Tuesday, June 29, 2010

Rorech/Negrin victory, Part II

Let's pick up where we left off yesterday.

Judge John Koeltl has entered judgment in favor of the defendants, Rorech and Negrin, in an insider-trading enforcement action brought a little over a year ago. He ruled in the SEC's favor on the jurisdictional issue, but after that point in the opinion things are all downhill for the agency.

The Judge found, as a matter of fact, that Deutsche Bank has policies in place designed to keep its "public side" employees from obtaining information from its "private side" employees unless they need it and are aware of the importance of confidentiality. Further, the compliance office is to be notified when a "wall-crossing" does occur. Members of the sales force, including Rorech, are on the "private" side of this wall.

Mark Fedorcik, DB's global head of leveraged debt-capital markets (who, I should say at once, was not accused of anything in this matter) plays a critical role in the judge's reasoning, because it was Fedorcik's job, as the judge describes it, to straddle the wall, to "control the flow of information from the private side of the bank to their sales and trading colleagues ... and to potential investors." On the government's theory of the case, Fedorcik shared critical non-public information with his colleague, Rorech, in confidence. Roreck then went and blabbed out of school, to Negrin, who traded on this information.

At the trial in April, Fedorcik testified that he had not initiated any of these "wall-crossing procedures" in the period of July and early August 2006. That is when the bank was marketing VNU's bond offering, which in turn supposedly generated the "insider trading" in CDSs at the heart of the case.

Why didn't Fedorcik initiate any such procedures? A defense counsel asked him whether it was because he didn't believe that he was "in possession of confidential information that was being shared with any salesman?" Fedorcik replied: "That's correct."

Yet on the government's theory Fedorcik was the source of the information. The judge accepts Fedorcik's own account that anything he discussed with Roreck about VNU was already public information, which is fatal to the SEC's case.

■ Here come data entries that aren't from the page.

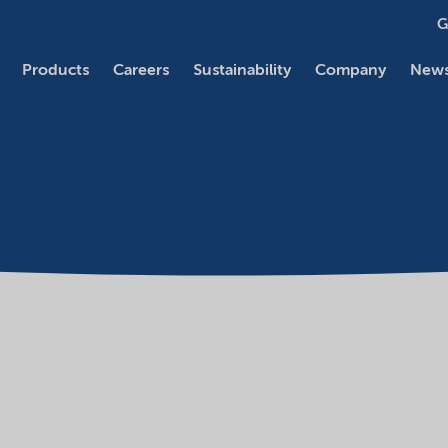
G
Products
Careers
Sustainability
Company
News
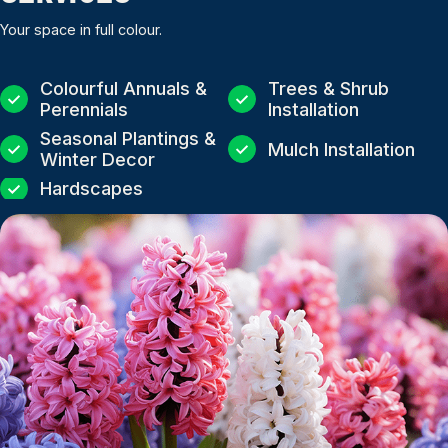
Your space in full colour.
Colourful Annuals &
Trees & Shrub
Perennials
Installation
Seasonal Plantings &
Mulch Installation
Winter Decor
Hardscapes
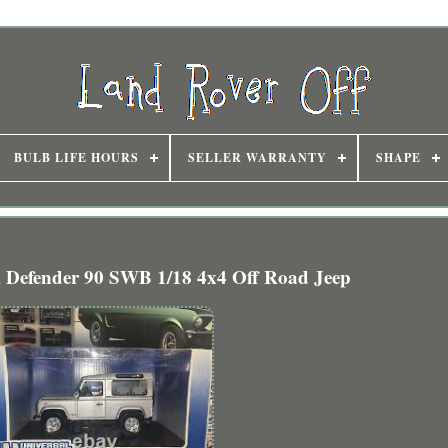
BULB LIFE HOURS
SELLER WARRANTY
SHAPE
efender 90 SWB 1/18 4x4 Off Road Jeep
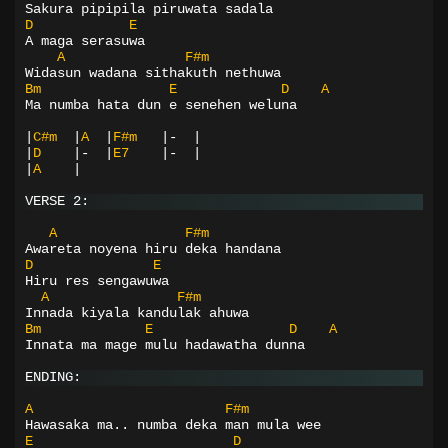
Sakura pipipila piruwata sadala
D
E
A maga serasuwa
A
F#m
Widasun wadana sithakuth nethuwa
Bm
E
D
A
Ma numba hata dun e senehen weluna
|
C#m
|
A
|
F#m
|-
|
|
D
|-
|
E7
|-
|
|
A
|
VERSE 2:
A
F#m
Awareta noyena hiru deka handana
D
E
Hiru res sengawuwa
A
F#m
Innada kiyala kandulak ahuwa
Bm
E
D
A
Innata ma mage mulu hadawatha dunna
ENDING:
A
F#m
Hawasaka ma.. numba deka man mula wee
E
D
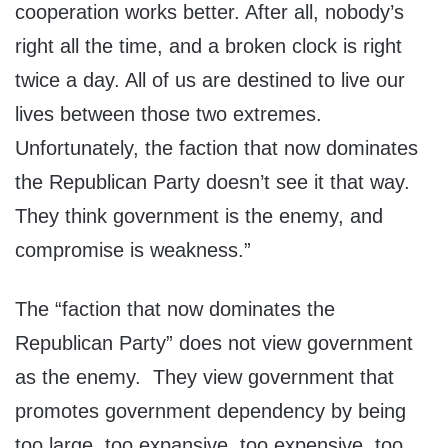
cooperation works better. After all, nobody’s
right all the time, and a broken clock is right
twice a day. All of us are destined to live our
lives between those two extremes.
Unfortunately, the faction that now dominates
the Republican Party doesn’t see it that way.
They think government is the enemy, and
compromise is weakness.”
The “faction that now dominates the
Republican Party” does not view government
as the enemy. They view government that
promotes government dependency by being
too large, too expansive, too expensive, too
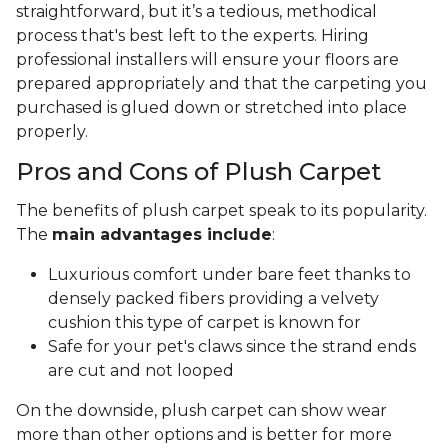
straightforward, but it’s a tedious, methodical
process that's best left to the experts. Hiring
professional installers will ensure your floors are
prepared appropriately and that the carpeting you
purchased is glued down or stretched into place
properly.
Pros and Cons of Plush Carpet
The benefits of plush carpet speak to its popularity.
The
main advantages include
:
Luxurious comfort under bare feet thanks to
densely packed fibers providing a velvety
cushion this type of carpet is known for
Safe for your pet's claws since the strand ends
are cut and not looped
On the downside, plush carpet can show wear
more than other options and is better for more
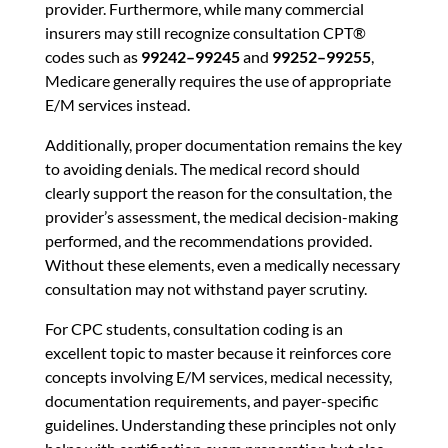
provider. Furthermore, while many commercial
insurers may still recognize consultation CPT®
codes such as
99242–99245
and
99252–99255
,
Medicare generally requires the use of appropriate
E/M services instead.
Additionally, proper documentation remains the key
to avoiding denials. The medical record should
clearly support the reason for the consultation, the
provider’s assessment, the medical decision-making
performed, and the recommendations provided.
Without these elements, even a medically necessary
consultation may not withstand payer scrutiny.
For CPC students, consultation coding is an
excellent topic to master because it reinforces core
concepts involving E/M services, medical necessity,
documentation requirements, and payer-specific
guidelines. Understanding these principles not only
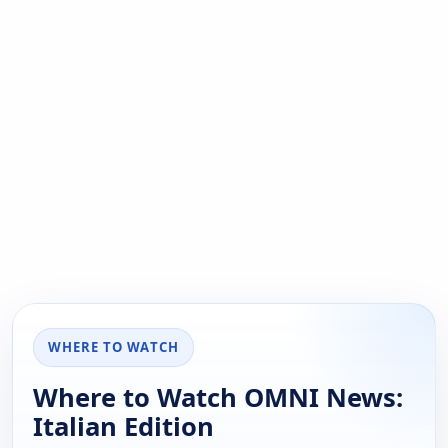
WHERE TO WATCH
Where to Watch OMNI News:
Italian Edition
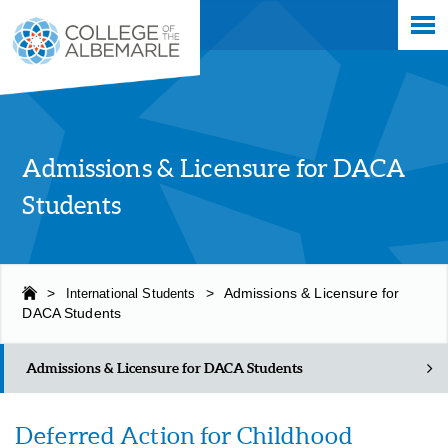
Skip
College of The Albemarle
to
main
content
Admissions & Licensure for DACA
Students
>
International Students
>
Admissions & Licensure for
DACA Students
Admissions & Licensure for DACA Students
Deferred Action for Childhood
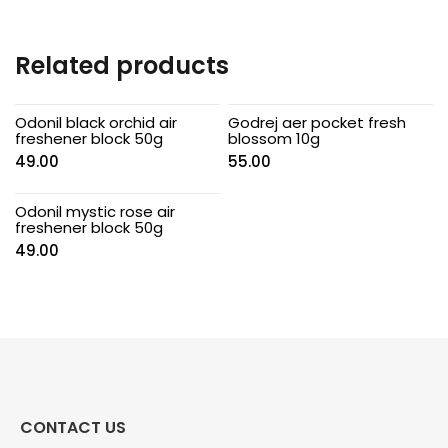
Related products
Odonil black orchid air
Godrej aer pocket fresh
freshener block 50g
blossom 10g
49.00
55.00
Odonil mystic rose air
freshener block 50g
49.00
CONTACT US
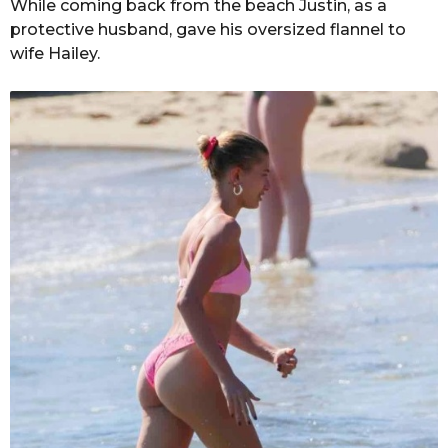
While coming back from the beach Justin, as a
protective husband, gave his oversized flannel to
wife Hailey.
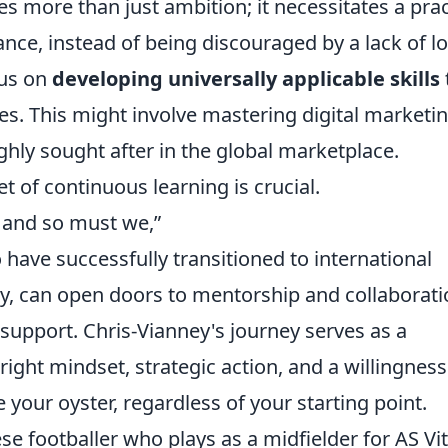
 more than just ambition; it necessitates a prac
nce, instead of being discouraged by a lack of lo
cus on
developing universally applicable skills
s. This might involve mastering digital marketin
highly sought after in the global marketplace.
 of continuous learning is crucial.
, and so must we,”
ave successfully transitioned to international
ly, can open doors to mentorship and collaborati
 support. Chris-Vianney's journey serves as a
ight mindset, strategic action, and a willingness
your oyster, regardless of your starting point.
se footballer who plays as a midfielder for AS Vi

As the judge writes, "Information that Deutsche Bank's investment bankers were advising the sponsors on the deliverability issues in general, ands that the sponsors were likely to address the investor demand for deliverable bonds was widely discussed in the marketplace in July 2006."

The takeaway, for investment managers, is that documented walls, procedures related to wall-crossings, anmd so forth are very good. The more thoroughly you can document such matters, the more credibility you buy from a finder-of-fact later if the question arises whether nonpublic information made it across the wall and then out to a trader.